Stored records
....

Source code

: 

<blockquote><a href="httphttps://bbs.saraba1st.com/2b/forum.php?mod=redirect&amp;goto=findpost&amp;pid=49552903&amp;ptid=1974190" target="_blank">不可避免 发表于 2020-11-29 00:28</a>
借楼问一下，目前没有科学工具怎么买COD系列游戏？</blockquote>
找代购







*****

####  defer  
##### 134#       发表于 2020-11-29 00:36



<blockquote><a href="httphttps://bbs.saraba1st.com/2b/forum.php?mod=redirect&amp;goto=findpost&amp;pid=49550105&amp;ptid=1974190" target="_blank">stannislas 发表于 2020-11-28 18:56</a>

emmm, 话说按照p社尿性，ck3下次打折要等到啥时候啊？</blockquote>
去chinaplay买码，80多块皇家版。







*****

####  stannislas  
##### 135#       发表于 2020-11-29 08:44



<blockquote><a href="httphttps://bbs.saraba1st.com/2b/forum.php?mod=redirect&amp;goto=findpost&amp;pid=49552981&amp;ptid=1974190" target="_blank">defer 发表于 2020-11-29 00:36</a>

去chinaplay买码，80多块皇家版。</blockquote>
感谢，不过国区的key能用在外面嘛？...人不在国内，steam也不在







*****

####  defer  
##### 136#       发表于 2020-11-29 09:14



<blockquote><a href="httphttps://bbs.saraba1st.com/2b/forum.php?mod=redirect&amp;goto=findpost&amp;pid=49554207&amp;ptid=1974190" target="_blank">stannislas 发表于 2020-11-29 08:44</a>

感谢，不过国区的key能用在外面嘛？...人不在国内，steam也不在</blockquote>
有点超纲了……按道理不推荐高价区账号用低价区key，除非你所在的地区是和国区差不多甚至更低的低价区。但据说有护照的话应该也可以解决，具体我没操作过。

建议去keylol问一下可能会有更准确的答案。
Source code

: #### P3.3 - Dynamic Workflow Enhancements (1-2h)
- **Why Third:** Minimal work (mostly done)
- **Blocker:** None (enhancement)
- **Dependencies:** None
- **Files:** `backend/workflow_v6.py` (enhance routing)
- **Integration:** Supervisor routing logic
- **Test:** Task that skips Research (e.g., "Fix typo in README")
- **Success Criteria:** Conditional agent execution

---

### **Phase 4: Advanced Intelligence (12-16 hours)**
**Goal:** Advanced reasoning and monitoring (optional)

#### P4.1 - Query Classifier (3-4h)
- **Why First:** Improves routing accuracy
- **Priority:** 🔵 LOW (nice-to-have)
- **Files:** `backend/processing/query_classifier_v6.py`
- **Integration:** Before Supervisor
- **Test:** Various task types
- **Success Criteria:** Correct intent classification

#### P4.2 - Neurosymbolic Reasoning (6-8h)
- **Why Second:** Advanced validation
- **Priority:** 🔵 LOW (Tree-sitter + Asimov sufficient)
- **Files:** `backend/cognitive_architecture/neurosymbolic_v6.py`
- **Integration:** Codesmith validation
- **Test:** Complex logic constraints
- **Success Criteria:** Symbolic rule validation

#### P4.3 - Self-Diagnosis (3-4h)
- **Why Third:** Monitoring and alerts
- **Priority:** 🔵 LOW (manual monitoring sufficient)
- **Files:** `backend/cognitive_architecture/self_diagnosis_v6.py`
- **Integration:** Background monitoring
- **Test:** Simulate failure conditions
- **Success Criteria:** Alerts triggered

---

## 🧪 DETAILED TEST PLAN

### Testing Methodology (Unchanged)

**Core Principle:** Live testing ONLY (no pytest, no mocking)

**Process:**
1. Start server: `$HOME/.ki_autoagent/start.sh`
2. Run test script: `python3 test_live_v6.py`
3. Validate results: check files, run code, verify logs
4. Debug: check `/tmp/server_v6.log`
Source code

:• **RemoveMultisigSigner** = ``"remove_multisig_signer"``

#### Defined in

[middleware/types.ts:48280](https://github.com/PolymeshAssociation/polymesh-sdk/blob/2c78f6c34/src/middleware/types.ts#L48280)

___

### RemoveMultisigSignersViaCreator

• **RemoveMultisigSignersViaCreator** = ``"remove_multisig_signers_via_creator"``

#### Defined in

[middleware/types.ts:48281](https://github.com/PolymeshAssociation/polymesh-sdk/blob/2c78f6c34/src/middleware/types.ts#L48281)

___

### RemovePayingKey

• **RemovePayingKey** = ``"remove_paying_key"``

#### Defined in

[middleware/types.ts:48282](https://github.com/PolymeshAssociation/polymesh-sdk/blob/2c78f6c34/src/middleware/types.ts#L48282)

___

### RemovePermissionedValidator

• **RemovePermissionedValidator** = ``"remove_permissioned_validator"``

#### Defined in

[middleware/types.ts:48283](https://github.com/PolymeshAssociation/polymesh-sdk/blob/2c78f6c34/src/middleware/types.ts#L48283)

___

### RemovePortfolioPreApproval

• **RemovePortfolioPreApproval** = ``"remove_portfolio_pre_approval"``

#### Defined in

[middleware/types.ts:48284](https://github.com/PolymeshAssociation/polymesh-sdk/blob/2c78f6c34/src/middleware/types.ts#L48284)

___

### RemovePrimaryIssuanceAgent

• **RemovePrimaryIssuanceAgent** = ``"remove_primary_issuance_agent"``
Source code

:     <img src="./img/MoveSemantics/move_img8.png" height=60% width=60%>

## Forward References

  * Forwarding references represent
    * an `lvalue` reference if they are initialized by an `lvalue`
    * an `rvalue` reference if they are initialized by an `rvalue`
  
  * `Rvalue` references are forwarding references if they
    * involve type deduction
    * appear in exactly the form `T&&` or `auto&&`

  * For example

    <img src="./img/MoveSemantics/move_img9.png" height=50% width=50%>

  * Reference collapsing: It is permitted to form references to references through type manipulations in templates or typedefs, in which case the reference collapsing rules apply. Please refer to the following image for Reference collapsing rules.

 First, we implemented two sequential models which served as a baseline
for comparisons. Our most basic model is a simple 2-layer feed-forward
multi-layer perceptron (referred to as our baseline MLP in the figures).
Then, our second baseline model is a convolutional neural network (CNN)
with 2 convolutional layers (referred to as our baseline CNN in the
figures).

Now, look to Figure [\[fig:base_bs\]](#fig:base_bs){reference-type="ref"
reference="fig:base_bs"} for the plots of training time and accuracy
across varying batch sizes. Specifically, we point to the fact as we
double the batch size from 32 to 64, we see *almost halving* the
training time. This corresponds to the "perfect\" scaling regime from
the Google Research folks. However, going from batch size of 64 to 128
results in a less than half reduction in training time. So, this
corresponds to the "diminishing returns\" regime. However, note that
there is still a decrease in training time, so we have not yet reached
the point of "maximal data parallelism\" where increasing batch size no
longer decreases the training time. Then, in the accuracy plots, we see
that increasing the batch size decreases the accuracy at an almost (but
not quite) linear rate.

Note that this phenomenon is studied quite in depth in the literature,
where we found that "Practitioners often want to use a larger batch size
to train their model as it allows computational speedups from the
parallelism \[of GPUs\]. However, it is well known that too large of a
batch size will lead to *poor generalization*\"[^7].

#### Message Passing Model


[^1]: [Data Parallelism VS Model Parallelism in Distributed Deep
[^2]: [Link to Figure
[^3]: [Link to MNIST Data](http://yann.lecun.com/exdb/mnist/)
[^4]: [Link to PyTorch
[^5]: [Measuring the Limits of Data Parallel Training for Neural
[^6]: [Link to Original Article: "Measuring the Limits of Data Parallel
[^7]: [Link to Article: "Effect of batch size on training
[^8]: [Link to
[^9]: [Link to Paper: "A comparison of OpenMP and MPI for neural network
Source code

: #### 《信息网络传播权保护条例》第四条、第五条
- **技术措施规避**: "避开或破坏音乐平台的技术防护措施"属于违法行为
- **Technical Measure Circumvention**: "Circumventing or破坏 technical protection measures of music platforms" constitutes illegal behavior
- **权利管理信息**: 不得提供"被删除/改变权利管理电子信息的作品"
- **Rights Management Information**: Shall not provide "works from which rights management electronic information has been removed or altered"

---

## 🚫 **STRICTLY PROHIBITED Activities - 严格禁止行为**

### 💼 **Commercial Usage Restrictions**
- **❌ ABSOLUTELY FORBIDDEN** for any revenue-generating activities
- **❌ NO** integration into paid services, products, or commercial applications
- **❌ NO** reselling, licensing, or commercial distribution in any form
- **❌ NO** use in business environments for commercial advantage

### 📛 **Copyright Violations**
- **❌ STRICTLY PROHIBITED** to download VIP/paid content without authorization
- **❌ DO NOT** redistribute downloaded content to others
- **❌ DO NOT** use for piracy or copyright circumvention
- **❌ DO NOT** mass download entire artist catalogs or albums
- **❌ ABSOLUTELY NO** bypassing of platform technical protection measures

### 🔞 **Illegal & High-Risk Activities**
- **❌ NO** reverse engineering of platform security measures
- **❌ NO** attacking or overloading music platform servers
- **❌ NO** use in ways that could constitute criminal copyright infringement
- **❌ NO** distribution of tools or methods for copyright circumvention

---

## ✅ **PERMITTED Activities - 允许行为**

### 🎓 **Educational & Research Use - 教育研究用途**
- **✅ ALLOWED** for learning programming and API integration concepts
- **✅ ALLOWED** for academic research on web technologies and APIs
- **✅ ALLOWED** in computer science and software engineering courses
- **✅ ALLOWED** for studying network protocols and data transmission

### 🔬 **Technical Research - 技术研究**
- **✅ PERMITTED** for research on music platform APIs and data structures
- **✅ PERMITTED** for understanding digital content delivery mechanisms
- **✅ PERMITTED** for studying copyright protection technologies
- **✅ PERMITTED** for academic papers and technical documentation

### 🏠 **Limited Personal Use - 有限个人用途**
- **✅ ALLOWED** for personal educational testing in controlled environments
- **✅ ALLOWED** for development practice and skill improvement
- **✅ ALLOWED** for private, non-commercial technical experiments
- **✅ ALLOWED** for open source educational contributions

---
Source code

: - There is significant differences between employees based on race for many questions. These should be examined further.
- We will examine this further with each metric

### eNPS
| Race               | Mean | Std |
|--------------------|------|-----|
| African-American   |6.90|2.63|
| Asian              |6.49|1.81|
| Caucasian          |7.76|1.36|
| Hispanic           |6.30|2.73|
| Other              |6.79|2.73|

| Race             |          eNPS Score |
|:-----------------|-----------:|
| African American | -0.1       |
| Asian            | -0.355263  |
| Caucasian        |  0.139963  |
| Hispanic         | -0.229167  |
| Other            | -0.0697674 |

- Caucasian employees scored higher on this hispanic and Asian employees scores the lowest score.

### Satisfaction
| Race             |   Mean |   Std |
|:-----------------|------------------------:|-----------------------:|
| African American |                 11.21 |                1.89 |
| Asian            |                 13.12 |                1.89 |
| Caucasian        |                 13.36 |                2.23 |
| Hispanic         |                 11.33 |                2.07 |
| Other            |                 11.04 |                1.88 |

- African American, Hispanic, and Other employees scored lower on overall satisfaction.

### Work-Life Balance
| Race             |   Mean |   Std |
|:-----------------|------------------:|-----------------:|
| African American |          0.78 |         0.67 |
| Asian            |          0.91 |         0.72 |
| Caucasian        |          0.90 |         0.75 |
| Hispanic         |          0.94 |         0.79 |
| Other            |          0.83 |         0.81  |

....

Of all the entries above, output exactly the lines between the one holding "for comparisons. Our" and the one holding "that increasing the", inclusive.

Result below:
for comparisons. Our most basic model is a simple 2-layer feed-forward
multi-layer perceptron (referred to as our baseline MLP in the figures).
Then, our second baseline model is a convolutional neural network (CNN)
with 2 convolutional layers (referred to as our baseline CNN in the
figures).

Now, look to Figure [\[fig:base_bs\]](#fig:base_bs){reference-type="ref"
reference="fig:base_bs"} for the plots of training time and accuracy
across varying batch sizes. Specifically, we point to the fact as we
double the batch size from 32 to 64, we see *almost halving* the
training time. This corresponds to the "perfect\" scaling regime from
the Google Research folks. However, going from batch size of 64 to 128
results in a less than half reduction in training time. So, this
corresponds to the "diminishing returns\" regime. However, note that
there is still a decrease in training time, so we have not yet reached
the point of "maximal data parallelism\" where increasing batch size no
longer decreases the training time. Then, in the accuracy plots, we see
that increasing the batch size decreases the accuracy at an almost (but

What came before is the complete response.